Révision

1. Condamnations inconciliables

Cour de révision mai 2002 (Bull. comrev n° 2)

Cour de révision, 6 novembre 2002 (Bull. n° 202)

A deux reprises au cours de l’année 2002, la Chambre criminelle statuant comme Cour de révision a, en application de l’article 622, 2° du Code de procédure pénale, annulé sans renvoi la condamnation dont la révision était demandée après avoir constaté que, par une décision ultérieure également définitive, inconciliable avec cette condamnation, une autre personne avait été déclarée coupable à raison des mêmes faits dans des conditions telles que de la contradiction existant entre ces décisions résultait la preuve de l’innocence du prévenu (voir les deux arrêts cités).

 

2. Elément nouveau

a) Notion

Cour de révision, 20 novembre 2002 (Bull. n° 209)

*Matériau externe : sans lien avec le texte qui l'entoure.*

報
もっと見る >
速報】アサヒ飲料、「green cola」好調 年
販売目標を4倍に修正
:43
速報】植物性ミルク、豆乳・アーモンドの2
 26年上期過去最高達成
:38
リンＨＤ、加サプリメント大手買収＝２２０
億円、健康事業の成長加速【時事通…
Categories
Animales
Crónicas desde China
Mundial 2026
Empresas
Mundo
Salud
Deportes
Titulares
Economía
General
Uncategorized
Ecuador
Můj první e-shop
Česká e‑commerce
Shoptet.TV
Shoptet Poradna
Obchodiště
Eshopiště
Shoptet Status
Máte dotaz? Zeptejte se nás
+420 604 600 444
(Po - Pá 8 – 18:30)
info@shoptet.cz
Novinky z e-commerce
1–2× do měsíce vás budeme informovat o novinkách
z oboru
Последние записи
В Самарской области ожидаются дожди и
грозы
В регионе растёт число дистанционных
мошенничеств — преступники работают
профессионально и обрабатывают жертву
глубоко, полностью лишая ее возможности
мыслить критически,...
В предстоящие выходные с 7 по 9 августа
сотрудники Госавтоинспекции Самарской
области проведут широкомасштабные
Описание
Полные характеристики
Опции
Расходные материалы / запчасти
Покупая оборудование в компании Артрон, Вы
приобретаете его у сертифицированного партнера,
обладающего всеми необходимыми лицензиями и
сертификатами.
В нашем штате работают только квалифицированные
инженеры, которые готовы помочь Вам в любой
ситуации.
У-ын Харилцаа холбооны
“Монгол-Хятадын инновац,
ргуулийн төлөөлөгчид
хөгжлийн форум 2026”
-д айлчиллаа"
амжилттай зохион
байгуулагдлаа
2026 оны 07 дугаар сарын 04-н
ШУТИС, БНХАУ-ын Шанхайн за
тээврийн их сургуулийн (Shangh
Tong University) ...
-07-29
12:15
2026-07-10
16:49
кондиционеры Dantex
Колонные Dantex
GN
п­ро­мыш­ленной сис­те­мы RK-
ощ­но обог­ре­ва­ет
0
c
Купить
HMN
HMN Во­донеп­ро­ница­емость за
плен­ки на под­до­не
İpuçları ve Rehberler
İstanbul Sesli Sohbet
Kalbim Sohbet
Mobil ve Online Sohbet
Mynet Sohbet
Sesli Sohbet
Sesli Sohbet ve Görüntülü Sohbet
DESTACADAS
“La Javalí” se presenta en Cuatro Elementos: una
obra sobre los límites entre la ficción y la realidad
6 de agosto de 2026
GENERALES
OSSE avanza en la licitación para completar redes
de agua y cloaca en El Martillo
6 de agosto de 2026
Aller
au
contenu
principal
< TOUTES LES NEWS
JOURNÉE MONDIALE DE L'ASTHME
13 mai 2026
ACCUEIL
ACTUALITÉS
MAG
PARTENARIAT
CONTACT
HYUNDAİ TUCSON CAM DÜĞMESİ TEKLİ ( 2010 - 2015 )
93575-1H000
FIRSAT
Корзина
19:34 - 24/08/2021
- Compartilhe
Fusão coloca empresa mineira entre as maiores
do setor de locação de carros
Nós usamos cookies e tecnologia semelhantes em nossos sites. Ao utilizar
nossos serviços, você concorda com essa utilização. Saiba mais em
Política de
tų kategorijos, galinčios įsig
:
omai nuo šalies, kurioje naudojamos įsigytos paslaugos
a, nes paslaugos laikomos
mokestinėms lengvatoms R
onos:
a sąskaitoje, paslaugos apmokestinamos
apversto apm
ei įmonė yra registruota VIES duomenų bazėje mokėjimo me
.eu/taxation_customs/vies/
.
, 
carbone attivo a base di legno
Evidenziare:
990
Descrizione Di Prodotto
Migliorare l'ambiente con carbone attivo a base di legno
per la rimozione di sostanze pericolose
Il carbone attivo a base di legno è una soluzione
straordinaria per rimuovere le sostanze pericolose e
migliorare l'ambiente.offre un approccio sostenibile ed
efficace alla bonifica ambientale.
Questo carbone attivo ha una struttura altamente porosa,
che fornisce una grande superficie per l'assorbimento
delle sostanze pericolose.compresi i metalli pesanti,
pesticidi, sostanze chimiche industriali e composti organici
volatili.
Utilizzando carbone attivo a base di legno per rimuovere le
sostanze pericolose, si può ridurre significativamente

Par cet arrêt, rendu sur une demande tendant à la révision d’une condamnation pour meurtre, la Cour de révision a rappelé que, pour qu’il y ait matière à révision en application de l’article 622, 4° du Code de procédure pénale, il est nécessaire que l’élément nouveau ou l’élément inconnu lors du procès soit de nature à faire naître un doute sur la culpabilité de la personne condamnée.

Tel n’est pas le cas, notamment, de la découverte d’empreintes génétiques autres que celles du condamné et de la victime sur deux portes servant de support à des inscriptions attribuées à celle-ci et désignant le premier comme l’auteur des coups portés, dès lors qu’il est impossible de déterminer à quel moment, antérieur, concomitant ou postérieur au meurtre, ces traces ont été laissées, de nombreuses personnes ayant pu approcher les pièces à conviction avant le meurtre et, faute de précautions suffisantes, après celui-ci.

 

b) Annulation d’un acte administratif

Cour de révision, 12 décembre 2002 (n° 01-88.255)

Dans cette affaire, le requérant avait été condamné pour avoir refusé de se soumettre à une injonction préfectorale d’avoir à restituer son permis de conduire invalidé par la perte des points, les juges ayant écarté l’exception d’illégalité de l’acte administratif qu’il avait soulevée devant eux.

Devant la Chambre criminelle statuant comme Cour de révision, il avait fait valoir que la décision préfectorale constituant la base des poursuites avait été annulée par jugement définitif du tribunal administratif.

Cette argumentation a été écartée par la Cour de révision qui a énoncé que la compétence du juge répressif pour apprécier, en application de l’article 111-5 du Code pénal, la légalité de l’acte administratif, lorsque, de cet examen, dépend la solution du procès pénal, excluait que l’annulation ultérieure de cet acte, prononcée par la juridiction administrative, pût constituer un fait nouveau de nature à faire naître un doute sur la culpabilité du condamné, au sens de l’article 622, 4° du Code de procédure pénale.